We understand the concerns of Drs. Bader and Shugars regarding use of the terms "consecutive prevalence" and "incidence." However, we disagree with their statement that "consecutive prevalence studies can only be used to calculate incidence when the event of interest is permanent ... ."
We did, in fact, measure incidence, albeit by using a tooth-specific consecutive prevalence method. Using this method, the tooth-specific new events are observable, although the incidence estimate is of necessity a lower-bound estimate.
We share Drs. Baders and Shugars concern about communicating to the typical reader the distinction between consecutive prevalence and incidence. This is why we made such a point of being careful to communicate to the reader exactly what we mean by those terms and their limitations.
We also agree that readers should keep these distinctions in mind when making inferences from this study. This is why we emphasized this point in the Abstract, reminded the reader again in the Results section, closed the article by devoting a full paragraph to that point and then strategically made that paragraph the last one in the Discussion section.
Drs. Bader and Shugars take issue with our sentence, "Blacks and people who seek care on a problem-oriented basis are at greater risk of developing [fractures]." As a stand-alone sentence, we agree that the typical reader might misinterpret our intent. In retrospect, we wish that we had added at the end of that sentence a phrase such as "keeping in mind the limitations of the consecutive prevalence method."
We do not believe that this study is flawed, much less seriously so. It simply has limitations, limitations that we emphasized throughout the article. We believe that this study is a substantive contribution to the literature.
Before we analyzed these data, we thought that the incidence of these events would be quite low, and that we as dental clinicians may be doing more dental treatment than necessary to prevent low-probability events. We were surprised that the incidence of these conditions was quite high, especially keeping in mind that our incidence estimate is a lower-bound one (that is, the true incidence could only be higher).

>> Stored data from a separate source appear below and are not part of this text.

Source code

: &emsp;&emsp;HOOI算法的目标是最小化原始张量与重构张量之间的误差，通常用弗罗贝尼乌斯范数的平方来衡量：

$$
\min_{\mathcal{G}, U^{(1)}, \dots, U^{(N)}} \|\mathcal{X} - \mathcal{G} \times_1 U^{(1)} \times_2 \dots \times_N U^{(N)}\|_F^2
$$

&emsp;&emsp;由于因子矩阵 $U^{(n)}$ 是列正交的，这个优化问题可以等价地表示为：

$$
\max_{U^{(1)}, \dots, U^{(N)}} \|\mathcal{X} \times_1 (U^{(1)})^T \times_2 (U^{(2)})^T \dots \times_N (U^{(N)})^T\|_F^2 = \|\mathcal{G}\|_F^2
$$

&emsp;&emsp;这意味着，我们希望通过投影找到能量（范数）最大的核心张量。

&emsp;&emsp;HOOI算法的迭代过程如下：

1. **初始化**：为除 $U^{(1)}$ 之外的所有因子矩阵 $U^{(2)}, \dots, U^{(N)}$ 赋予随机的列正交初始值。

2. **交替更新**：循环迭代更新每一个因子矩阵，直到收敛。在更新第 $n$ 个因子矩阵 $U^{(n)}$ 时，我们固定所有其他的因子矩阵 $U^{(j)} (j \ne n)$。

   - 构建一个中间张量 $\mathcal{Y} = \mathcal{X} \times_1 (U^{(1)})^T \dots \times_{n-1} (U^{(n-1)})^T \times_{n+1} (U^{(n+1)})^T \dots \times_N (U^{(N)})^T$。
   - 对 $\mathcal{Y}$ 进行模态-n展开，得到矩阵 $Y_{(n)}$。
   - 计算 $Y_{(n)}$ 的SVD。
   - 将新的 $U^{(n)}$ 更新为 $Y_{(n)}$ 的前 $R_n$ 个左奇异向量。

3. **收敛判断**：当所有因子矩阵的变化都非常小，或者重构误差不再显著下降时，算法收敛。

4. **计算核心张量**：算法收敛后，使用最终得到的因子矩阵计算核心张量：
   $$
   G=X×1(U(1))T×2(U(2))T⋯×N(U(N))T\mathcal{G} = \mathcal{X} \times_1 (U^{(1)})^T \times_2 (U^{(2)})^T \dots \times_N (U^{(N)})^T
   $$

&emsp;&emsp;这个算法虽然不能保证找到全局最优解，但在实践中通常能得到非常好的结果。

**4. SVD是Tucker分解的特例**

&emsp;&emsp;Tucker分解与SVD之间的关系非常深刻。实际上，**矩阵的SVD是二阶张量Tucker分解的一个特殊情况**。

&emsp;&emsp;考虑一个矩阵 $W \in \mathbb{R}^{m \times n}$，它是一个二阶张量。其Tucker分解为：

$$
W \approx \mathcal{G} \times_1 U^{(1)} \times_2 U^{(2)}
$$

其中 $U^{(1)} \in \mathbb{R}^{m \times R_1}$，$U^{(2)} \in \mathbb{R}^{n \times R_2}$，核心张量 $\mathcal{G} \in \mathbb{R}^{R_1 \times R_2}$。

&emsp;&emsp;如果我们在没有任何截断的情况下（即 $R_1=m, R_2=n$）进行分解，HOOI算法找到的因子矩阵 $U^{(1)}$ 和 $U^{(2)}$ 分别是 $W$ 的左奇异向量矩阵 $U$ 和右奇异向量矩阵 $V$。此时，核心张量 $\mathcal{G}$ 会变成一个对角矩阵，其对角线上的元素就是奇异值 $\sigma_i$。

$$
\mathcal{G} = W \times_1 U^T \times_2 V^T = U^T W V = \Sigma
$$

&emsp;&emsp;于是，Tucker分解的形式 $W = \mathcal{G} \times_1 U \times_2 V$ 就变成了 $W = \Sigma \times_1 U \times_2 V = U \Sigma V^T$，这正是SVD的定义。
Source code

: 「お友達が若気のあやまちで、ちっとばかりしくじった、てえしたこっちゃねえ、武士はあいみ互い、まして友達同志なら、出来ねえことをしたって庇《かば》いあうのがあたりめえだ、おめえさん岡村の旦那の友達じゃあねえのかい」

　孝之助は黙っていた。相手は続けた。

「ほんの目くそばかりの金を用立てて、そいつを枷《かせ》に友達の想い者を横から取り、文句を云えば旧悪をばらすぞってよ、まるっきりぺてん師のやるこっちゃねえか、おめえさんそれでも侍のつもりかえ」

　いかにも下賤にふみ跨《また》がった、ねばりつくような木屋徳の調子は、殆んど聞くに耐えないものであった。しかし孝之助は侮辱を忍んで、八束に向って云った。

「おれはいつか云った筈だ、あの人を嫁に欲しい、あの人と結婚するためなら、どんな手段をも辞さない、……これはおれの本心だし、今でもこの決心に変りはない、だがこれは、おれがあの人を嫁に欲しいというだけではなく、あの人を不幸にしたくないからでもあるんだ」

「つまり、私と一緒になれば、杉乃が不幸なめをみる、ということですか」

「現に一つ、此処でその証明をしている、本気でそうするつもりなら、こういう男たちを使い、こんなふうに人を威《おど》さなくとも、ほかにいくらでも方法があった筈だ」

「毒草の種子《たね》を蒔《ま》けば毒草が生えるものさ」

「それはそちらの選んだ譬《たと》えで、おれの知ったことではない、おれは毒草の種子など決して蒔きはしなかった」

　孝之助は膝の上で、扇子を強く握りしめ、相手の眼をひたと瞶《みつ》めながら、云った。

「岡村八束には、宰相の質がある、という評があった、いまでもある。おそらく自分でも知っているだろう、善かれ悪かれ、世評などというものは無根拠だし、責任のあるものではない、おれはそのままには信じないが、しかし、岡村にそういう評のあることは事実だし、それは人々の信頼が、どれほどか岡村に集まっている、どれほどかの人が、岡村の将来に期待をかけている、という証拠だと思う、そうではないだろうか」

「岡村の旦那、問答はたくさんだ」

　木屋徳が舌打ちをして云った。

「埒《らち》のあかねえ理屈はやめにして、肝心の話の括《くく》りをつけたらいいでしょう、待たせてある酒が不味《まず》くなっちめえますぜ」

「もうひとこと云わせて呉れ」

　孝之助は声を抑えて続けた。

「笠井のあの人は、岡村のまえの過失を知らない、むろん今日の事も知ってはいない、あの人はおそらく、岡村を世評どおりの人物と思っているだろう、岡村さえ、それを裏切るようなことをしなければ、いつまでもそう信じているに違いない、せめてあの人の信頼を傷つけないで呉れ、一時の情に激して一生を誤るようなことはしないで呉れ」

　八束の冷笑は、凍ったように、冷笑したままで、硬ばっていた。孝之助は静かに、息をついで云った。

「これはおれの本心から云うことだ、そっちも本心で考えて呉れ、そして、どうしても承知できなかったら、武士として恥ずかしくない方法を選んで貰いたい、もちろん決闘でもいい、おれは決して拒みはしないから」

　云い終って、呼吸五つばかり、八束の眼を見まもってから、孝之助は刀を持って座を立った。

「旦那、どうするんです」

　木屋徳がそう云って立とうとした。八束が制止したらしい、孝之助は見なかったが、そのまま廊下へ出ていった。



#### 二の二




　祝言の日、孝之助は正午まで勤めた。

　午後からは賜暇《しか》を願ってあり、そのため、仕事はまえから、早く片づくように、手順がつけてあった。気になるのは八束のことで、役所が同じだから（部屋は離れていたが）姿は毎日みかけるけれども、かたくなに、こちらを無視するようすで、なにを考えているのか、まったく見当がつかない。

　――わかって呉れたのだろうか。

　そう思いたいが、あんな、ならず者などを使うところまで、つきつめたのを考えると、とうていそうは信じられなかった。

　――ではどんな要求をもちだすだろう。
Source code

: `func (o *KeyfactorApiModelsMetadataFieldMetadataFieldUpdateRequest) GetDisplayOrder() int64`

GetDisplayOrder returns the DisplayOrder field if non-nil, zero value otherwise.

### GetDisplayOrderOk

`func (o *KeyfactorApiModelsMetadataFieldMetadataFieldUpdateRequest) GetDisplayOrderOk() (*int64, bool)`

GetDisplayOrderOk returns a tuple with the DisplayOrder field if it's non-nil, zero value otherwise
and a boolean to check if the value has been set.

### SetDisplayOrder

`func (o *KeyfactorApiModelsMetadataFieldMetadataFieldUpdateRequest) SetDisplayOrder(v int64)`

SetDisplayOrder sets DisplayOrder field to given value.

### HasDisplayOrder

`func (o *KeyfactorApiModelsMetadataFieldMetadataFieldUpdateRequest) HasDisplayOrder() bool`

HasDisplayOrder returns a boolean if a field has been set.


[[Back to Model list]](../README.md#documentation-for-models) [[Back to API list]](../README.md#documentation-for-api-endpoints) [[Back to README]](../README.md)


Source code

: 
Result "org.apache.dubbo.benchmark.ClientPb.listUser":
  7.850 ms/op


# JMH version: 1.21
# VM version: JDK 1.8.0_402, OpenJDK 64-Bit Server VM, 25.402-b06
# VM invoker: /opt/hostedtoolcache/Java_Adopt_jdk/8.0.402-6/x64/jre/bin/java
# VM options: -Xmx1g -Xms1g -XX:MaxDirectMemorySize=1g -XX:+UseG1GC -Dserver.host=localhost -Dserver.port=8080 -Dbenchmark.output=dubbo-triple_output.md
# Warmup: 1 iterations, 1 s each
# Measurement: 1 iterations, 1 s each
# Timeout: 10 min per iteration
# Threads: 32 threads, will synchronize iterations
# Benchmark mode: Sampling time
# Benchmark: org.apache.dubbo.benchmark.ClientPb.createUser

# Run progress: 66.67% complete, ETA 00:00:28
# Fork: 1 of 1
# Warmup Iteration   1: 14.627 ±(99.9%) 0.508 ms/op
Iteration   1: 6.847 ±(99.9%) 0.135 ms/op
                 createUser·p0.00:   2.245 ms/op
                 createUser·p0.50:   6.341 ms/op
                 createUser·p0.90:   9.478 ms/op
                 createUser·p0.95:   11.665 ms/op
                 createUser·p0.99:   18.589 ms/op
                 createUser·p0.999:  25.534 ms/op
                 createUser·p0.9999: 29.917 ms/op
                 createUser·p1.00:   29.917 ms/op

Undoubtedly, because fractures could be treated in the dental office before we were able to observe them, the real incidence figure is significantly higher, which in our opinion makes our article even more compelling. To our knowledge, this is the first study to measure restoration and cusp fractures in a representative, community-based sample of dentate adults.
We are grateful for comments made by the anonymous JADA reviewers, and to The Journal for helping us communicate these findings to the scientific and clinical audience.